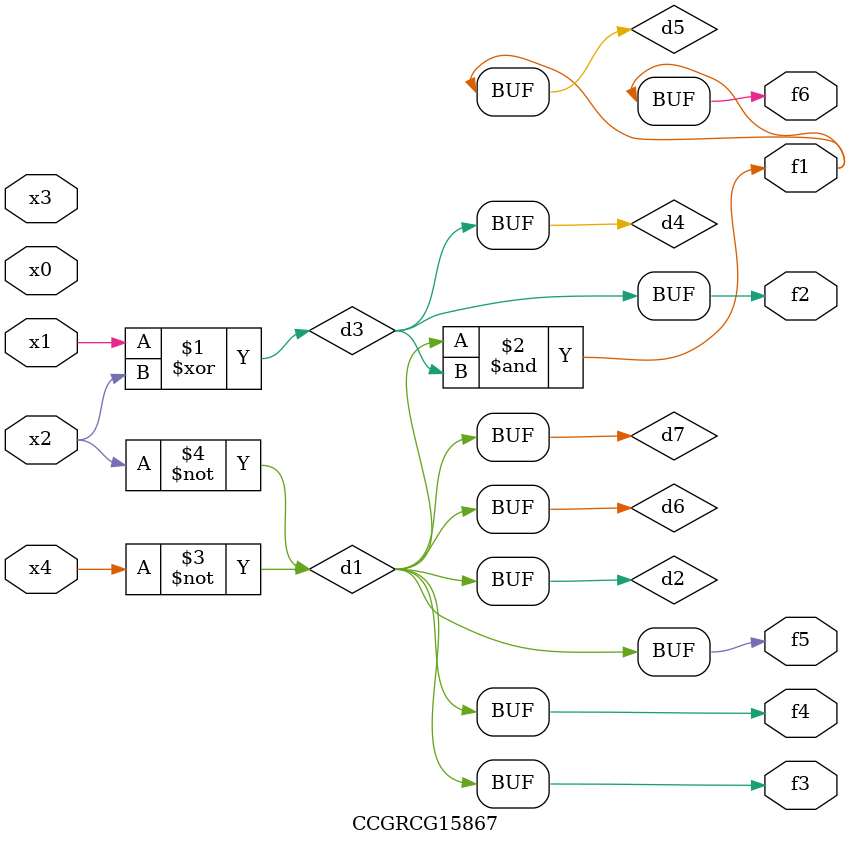
<source format=v>
module CCGRCG15867(
	input x0, x1, x2, x3, x4,
	output f1, f2, f3, f4, f5, f6
);

	wire d1, d2, d3, d4, d5, d6, d7;

	not (d1, x4);
	not (d2, x2);
	xor (d3, x1, x2);
	buf (d4, d3);
	and (d5, d1, d3);
	buf (d6, d1, d2);
	buf (d7, d2);
	assign f1 = d5;
	assign f2 = d4;
	assign f3 = d7;
	assign f4 = d7;
	assign f5 = d7;
	assign f6 = d5;
endmodule

</source>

Problem requirements: Reproduce precisely the span of lines that begins at the line containing "wire d1, d2, d3, d4, d5, d6, d7;" and ends with the last line of the listing.

Task response:
	wire d1, d2, d3, d4, d5, d6, d7;

	not (d1, x4);
	not (d2, x2);
	xor (d3, x1, x2);
	buf (d4, d3);
	and (d5, d1, d3);
	buf (d6, d1, d2);
	buf (d7, d2);
	assign f1 = d5;
	assign f2 = d4;
	assign f3 = d7;
	assign f4 = d7;
	assign f5 = d7;
	assign f6 = d5;
endmodule

</source>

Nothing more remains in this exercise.